Computational biology methods should be adjustable and easy to use, but I think the field needs better tools and better support for those tools. When I say “support,” I mean that if I download software and it doesn’t work except in one specific circumstance, then that tool has very limited use for the broad scientific community. It’s a big problem when some papers can’t even be replicated using the same methods because of a lack of support from the developers.

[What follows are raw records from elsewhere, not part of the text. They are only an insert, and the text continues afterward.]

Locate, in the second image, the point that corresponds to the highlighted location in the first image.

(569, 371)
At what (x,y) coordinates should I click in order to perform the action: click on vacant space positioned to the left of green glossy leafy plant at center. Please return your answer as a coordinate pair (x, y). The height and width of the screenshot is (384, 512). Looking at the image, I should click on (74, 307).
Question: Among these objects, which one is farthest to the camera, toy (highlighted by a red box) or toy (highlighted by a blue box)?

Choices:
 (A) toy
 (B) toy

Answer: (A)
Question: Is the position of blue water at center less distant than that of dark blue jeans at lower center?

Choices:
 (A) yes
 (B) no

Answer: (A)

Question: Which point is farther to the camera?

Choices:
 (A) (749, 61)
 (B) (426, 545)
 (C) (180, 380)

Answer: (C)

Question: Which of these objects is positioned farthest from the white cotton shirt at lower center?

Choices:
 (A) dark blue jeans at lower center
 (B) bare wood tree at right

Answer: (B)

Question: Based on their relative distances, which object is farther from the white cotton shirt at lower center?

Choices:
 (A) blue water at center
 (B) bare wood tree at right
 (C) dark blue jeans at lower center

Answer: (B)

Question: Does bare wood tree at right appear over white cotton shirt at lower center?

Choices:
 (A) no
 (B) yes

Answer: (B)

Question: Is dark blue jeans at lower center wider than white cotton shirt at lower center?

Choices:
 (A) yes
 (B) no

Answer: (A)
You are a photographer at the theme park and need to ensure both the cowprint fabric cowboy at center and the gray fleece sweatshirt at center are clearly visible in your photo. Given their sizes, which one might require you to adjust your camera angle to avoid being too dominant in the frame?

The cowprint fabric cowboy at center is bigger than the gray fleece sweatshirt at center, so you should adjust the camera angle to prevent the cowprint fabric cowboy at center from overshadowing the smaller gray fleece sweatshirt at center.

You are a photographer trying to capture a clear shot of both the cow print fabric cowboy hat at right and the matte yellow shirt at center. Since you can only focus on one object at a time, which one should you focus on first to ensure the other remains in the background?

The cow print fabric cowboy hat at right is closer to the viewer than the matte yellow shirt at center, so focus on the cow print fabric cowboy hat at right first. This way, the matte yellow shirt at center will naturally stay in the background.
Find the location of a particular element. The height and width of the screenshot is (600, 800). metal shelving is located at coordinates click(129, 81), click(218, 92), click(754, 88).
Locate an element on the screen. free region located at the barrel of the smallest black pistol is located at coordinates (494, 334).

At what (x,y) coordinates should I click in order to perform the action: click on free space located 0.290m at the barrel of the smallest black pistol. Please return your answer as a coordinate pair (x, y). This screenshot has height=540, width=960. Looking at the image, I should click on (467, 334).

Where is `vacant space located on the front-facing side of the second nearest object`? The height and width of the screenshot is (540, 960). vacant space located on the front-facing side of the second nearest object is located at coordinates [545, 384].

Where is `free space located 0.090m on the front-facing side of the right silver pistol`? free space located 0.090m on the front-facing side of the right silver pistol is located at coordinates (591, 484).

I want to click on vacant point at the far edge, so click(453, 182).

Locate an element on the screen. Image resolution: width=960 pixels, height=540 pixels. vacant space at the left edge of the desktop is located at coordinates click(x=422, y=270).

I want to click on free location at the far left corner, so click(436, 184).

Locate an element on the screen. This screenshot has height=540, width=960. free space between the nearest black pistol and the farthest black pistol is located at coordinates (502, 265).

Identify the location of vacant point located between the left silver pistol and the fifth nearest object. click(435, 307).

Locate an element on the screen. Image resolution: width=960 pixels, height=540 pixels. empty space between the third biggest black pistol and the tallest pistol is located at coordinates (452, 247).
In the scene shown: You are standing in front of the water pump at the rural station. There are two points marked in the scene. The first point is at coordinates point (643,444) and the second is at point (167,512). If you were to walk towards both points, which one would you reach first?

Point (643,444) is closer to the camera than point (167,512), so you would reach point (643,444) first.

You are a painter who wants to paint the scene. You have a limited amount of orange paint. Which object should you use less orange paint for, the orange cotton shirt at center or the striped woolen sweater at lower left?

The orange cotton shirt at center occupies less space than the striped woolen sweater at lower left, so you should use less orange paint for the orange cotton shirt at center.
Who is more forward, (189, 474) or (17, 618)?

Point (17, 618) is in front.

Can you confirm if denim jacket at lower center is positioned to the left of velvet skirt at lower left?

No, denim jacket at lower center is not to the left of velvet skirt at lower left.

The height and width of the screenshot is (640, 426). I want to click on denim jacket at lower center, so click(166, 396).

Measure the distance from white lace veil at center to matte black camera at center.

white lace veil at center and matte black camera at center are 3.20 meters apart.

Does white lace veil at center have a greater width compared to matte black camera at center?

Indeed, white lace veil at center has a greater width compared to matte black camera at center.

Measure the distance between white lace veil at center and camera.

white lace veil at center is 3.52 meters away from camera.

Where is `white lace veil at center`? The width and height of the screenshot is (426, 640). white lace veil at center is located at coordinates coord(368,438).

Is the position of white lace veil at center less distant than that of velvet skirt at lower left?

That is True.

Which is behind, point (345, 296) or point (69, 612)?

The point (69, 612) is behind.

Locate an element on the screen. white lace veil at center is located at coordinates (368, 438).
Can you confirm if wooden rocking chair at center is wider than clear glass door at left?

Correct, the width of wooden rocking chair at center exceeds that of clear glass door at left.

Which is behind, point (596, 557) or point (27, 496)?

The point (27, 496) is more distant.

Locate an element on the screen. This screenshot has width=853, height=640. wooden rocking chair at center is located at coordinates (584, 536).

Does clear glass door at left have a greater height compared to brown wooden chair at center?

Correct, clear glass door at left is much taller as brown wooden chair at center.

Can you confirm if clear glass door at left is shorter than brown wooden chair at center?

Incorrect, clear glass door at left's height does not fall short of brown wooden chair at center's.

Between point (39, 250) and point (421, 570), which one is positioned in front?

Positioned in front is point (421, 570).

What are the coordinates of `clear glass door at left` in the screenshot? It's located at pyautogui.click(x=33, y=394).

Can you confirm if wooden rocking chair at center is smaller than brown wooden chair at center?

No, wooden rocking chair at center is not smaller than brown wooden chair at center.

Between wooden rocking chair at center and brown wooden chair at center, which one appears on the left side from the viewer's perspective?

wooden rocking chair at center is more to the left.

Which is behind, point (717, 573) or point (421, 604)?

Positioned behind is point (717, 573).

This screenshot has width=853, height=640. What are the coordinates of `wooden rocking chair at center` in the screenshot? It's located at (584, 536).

With well-supported tools, researchers can utilize the method effectively, which is necessary for reproducing and verifying results.
Yes, we need to make sure programs and tools work properly, but providing support when building them allows diverse applications by allowing scientists to adapt these tools to their own research questions. When programs are tweaked and iterated upon, scientists can get creative and research flourishes — but that can only happen if those tools are built in a way that lets scientists tweak them easily.
I will support those kinds of innovative alterations in the way I go about developing tools, but also by keeping the user in mind and providing tutorials, instructional PDFs, videos, etc. That takes time, but if you’re invested in your methods, providing that support can make them even more impactful.
What excites you about the field and your work in it?
We talked about this computational biology “loop” — code feeds into the wet lab, which feeds into the code, and so on. I’m very excited to be at Wistar working on both sides of that loop; many scientists focus on one or the other, but my lab is focused on bringing both the lab and the code to the fore simultaneously.
That’s an exciting space to be in because we have so much room for interdisciplinary discovery and collaboration. I can work with computer scientists who want to learn more about biology, and I can work with biologists who want to learn more about coding. My lab is interested in the epigenome — how the genome is modified — because it’s important for so many different processes and disease states across cell types. By focusing on the computational and the biological, I think we have a tremendous opportunity to build tools that will give us a more detailed understanding of the epigenome’s complexities.